Image Credit: Banda Property

Colour trend alert: this is a black and white interior, but not as you know it. Dialled down and textured up, the new way to do monochrome is to tread softly, softly with shades of grey in place of black and everything from off-white to heritage cream rather than puritan white. Not to mention, texture in abundance so that you feel the colour trend as much as you see it. Wondering how to achieve it within your own walls? Secret Room reveals all.

BLACK AND WHITE — THE NEW HUES

Monochrome is one of the most age-defying colour combinations out there. In fact, in its most classic sense (true black and true white), it is not really a trend at all; it’s anything but short-lived, a fad or an of-the-minute look having been loved and used in fashion, film and interiors for decades.

Instead of true black, expect slate and charcoal greys. Most designers deem anything paler than mid-grey to fall outside of the warm monochrome bracket and enters the realm of a pale, neutral scheme. On the light side, consider any warmer version of white to be fair game. Cream, off-white, stone, putty and taupe can all take white’s place and your room will feel all the gentler for it.

Remember too that warm monochrome is a sliding scale, so you can combine charcoal and a grey-tinted white, or keep one of the original components of monochrome, and mix it with a softer sibling to give rise to a black and cream living room interior, for example, or a charcoal and white bedroom.

MASTERING TEXTURE

True of any colour topic in interior design, even the best colour palettes will fall flat without texture to provide lift, light, shade and visual comfort. With warm monochrome, texture first serves to provide depth to the scheme.

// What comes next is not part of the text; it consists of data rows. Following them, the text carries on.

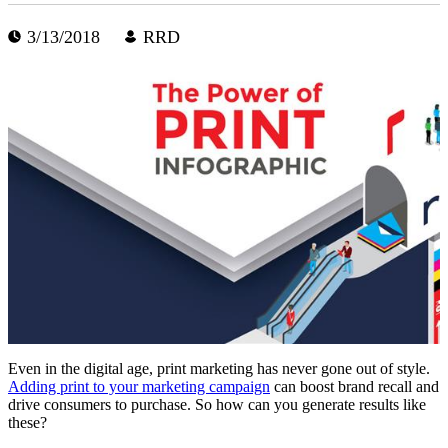
3/13/2018
RRD
Even in the digital age, print marketing has never gone out of style.
Adding print to your marketing campaign
can boost brand recall and
drive consumers to purchase. So how can you generate results like
these?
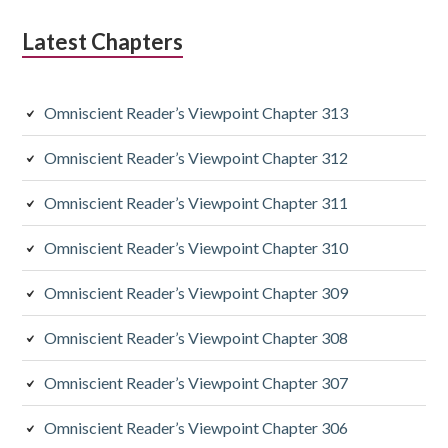
d
Latest Chapters
i
a
Omniscient Reader’s Viewpoint Chapter 313
r
y
Omniscient Reader’s Viewpoint Chapter 312
S
Omniscient Reader’s Viewpoint Chapter 311
i
Omniscient Reader’s Viewpoint Chapter 310
d
Omniscient Reader’s Viewpoint Chapter 309
e
Omniscient Reader’s Viewpoint Chapter 308
b
a
Omniscient Reader’s Viewpoint Chapter 307
r
Omniscient Reader’s Viewpoint Chapter 306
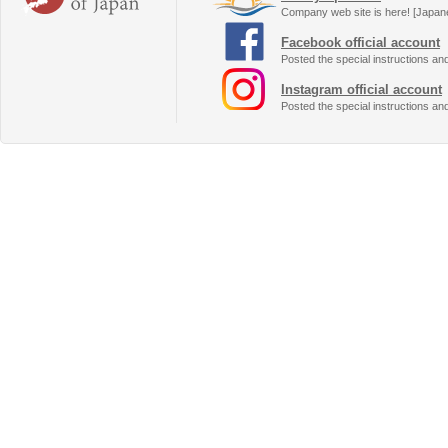
Company web site is here! [Japan
Facebook official account
Posted the special instructions an
Instagram official account
Posted the special instructions an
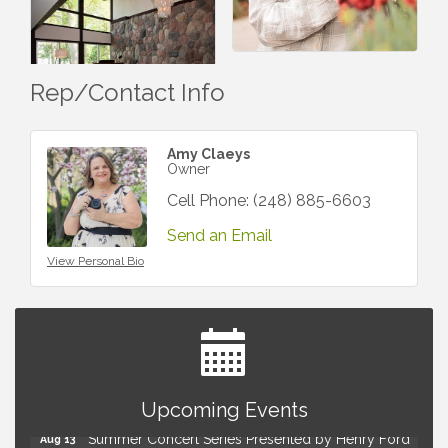
Rep/Contact Info
Amy Claeys
Owner
Cell Phone:
(248) 885-6603
Send an Email
View Personal Bio
Advanced Comedy Class Showcase - Royal Oak
Aug 11
Mahjong Wednesdays at Michigan by the Bottle
Upcoming Events
Aug 12
Summer Concert Series Presented by Henry Ford
Aug 13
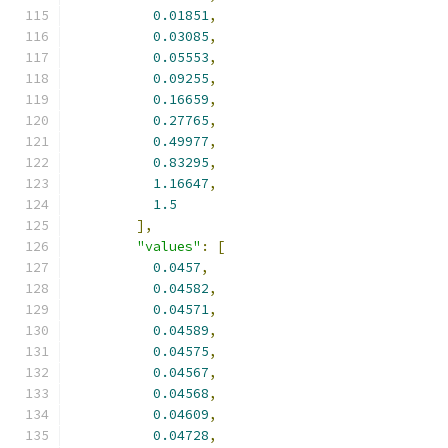
0.01851
,
0.03085
,
0.05553
,
0.09255
,
0.16659
,
0.27765
,
0.49977
,
0.83295
,
1.16647
,
1.5
],
"values"
:
[
0.0457
,
0.04582
,
0.04571
,
0.04589
,
0.04575
,
0.04567
,
0.04568
,
0.04609
,
0.04728
,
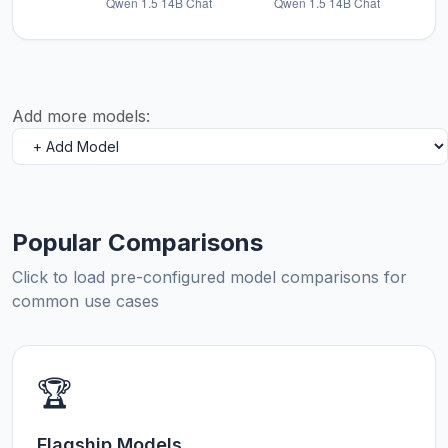
Add more models:
Popular Comparisons
Click to load pre-configured model comparisons for
common use cases
🏆
Flagship Models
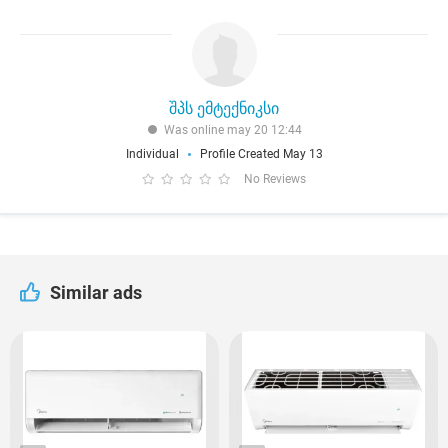
შპს ემტექნიკსი
Was online may 20 12:44
Individual
Profile Created May 13
No Reviews
Similar ads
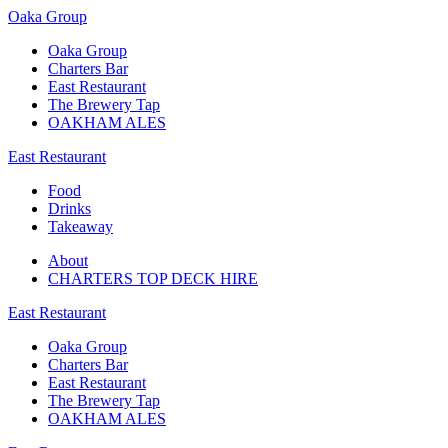
Oaka Group
Oaka Group
Charters Bar
East Restaurant
The Brewery Tap
OAKHAM ALES
East Restaurant
Food
Drinks
Takeaway
About
CHARTERS TOP DECK HIRE
East Restaurant
Oaka Group
Charters Bar
East Restaurant
The Brewery Tap
OAKHAM ALES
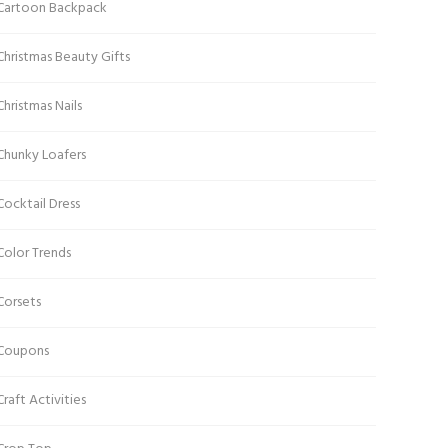
Cartoon Backpack
Christmas Beauty Gifts
Christmas Nails
Chunky Loafers
Cocktail Dress
Color Trends
Corsets
Coupons
Craft Activities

With your whole room subscribing to the warm monochrome palette, you are able to strengthen your colour choices. Textured accents aren’t solely serving further iterations of black and white—instead they show how contrasting textures can bring a new dimension to each hue.

By exploring colour through texture—be it slubbed linen sofas, rough-hewn wooden floorboards, bouclé wool cushion covers, suede photo frames, velvet pouffes or onyx granite objects—you open your eyes to warm monochrome’s hidden depths.